Can you pull out each line of the data below that includes the word "nghiệp"?

### Available data
-- Opening Marker --
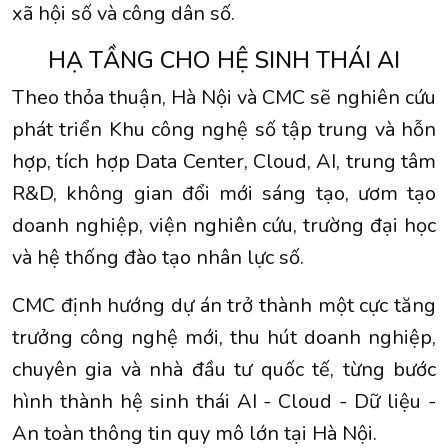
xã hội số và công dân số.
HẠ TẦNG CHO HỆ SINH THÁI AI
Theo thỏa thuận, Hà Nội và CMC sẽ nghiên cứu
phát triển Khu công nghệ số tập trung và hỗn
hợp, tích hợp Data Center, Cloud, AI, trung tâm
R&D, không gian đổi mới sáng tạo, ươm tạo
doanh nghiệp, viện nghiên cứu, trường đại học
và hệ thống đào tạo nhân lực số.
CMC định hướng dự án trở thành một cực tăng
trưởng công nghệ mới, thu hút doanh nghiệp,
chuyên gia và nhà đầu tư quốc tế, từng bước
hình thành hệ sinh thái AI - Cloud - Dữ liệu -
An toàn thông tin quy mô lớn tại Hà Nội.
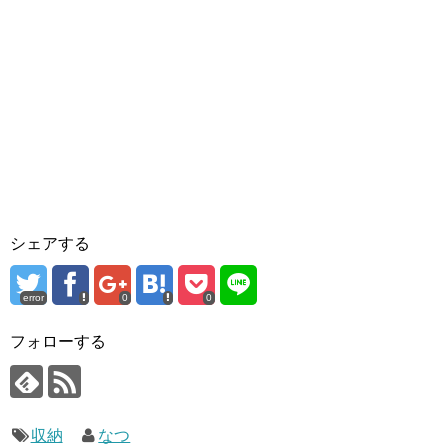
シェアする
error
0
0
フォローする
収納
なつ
-- Closing Marker --
-- Opening Marker --
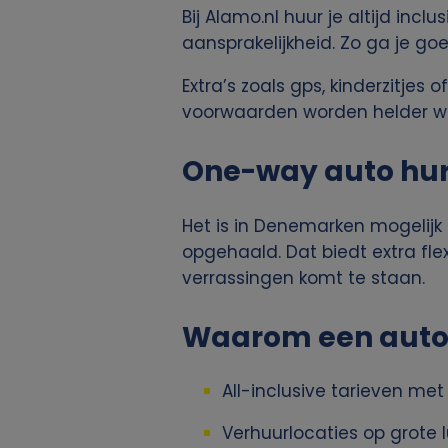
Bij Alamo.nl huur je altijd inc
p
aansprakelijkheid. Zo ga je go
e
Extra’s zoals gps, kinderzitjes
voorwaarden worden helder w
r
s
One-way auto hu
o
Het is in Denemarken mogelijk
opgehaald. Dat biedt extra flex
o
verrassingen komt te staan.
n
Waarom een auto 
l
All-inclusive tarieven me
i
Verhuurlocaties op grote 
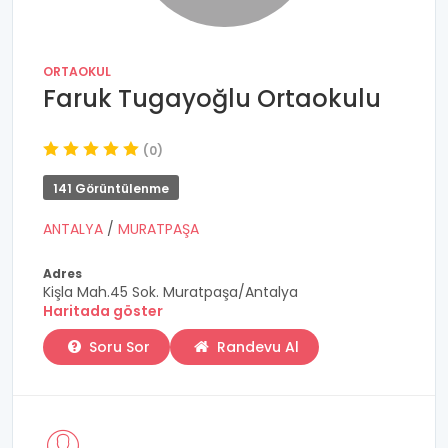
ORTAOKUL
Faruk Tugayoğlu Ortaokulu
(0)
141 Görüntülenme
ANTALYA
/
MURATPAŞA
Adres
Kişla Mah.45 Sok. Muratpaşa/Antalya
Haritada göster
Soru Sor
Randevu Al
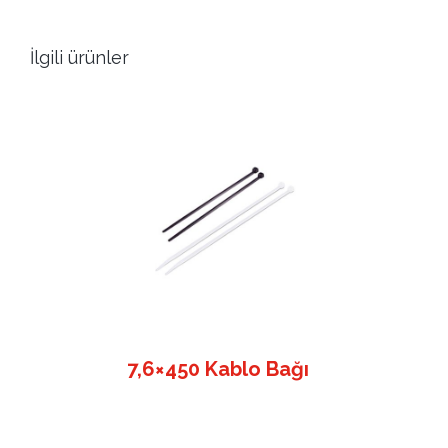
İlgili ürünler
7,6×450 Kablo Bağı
-- Closing Marker --
### Exercise output
doanh nghiệp, viện nghiên cứu, trường đại học
trưởng công nghệ mới, thu hút doanh nghiệp,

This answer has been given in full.